Records supplied —
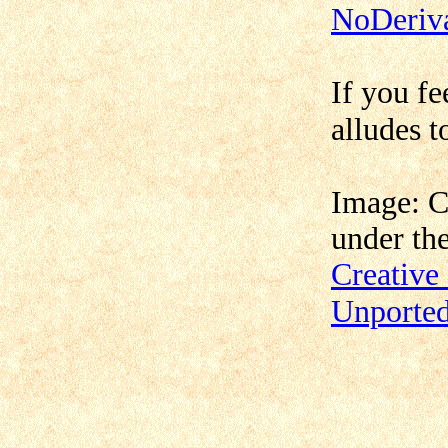
NoDeriva
If you fe
alludes t
Image: 
under th
Creativ
Unporte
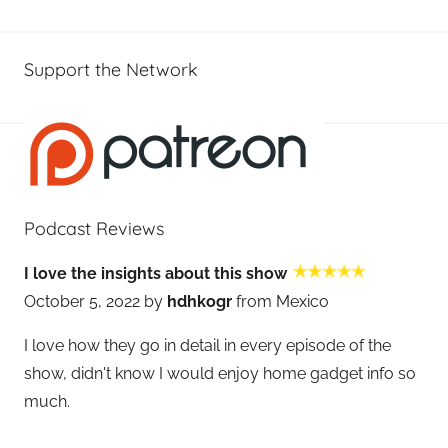
Support the Network
Podcast Reviews
I love the insights about this show
October 5, 2022 by
hdhkogr
from Mexico
I love how they go in detail in every episode of the
show, didn't know I would enjoy home gadget info so
much.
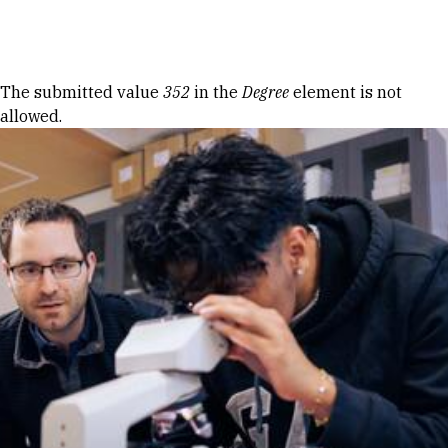
Skip to Content
Error message
The submitted value
352
in the
Degree
element is not
allowed.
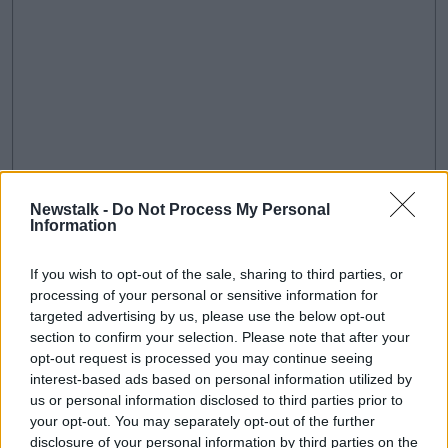
Newstalk -
Do Not Process My Personal
Information
If you wish to opt-out of the sale, sharing to third parties, or
processing of your personal or sensitive information for
An illustrative version of the choice screen | Image: Google
targeted advertising by us, please use the below opt-out
The move follows
a €4.34bn fine by the European
section to confirm your selection. Please note that after your
Commission
opt-out request is processed you may continue seeing
last year over illegal practices regarding
interest-based ads based on personal information utilized by
its Android mobile devices.
us or personal information disclosed to third parties prior to
The commission said since 2011, Google imposed
your opt-out. You may separately opt-out of the further
illegal restrictions on Android device manufacturers
disclosure of your personal information by third parties on the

Activity — If a record holds a picture, leave the picture out and transcribe everything else exactly.

Your solution —
NoDeriva
If you fe
alludes t
Image: 
under th
Creativ
Unporte
Support the Network
Podcast Reviews
I love the insights about this show
October 5, 2022 by
hdhkogr
from Mexico
I love how they go in detail in every episode of the
show, didn't know I would enjoy home gadget info so
much.
Skip to Content
Error message
The submitted value
352
in the
Degree
element is not
allowed.
Newstalk -
Do Not Process My Personal
Information
If you wish to opt-out of the sale, sharing to third parties, or
processing of your personal or sensitive information for
An illustrative version of the choice screen | Image: Google
targeted advertising by us, please use the below opt-out
The move follows
a €4.34bn fine by the European
section to confirm your selection. Please note that after your
Commission
opt-out request is processed you may continue seeing
last year over illegal practices regarding
interest-based ads based on personal information utilized by
its Android mobile devices.
us or personal information disclosed to third parties prior to
The commission said since 2011, Google imposed
your opt-out. You may separately opt-out of the further
illegal restrictions on Android device manufacturers
disclosure of your personal information by third parties on the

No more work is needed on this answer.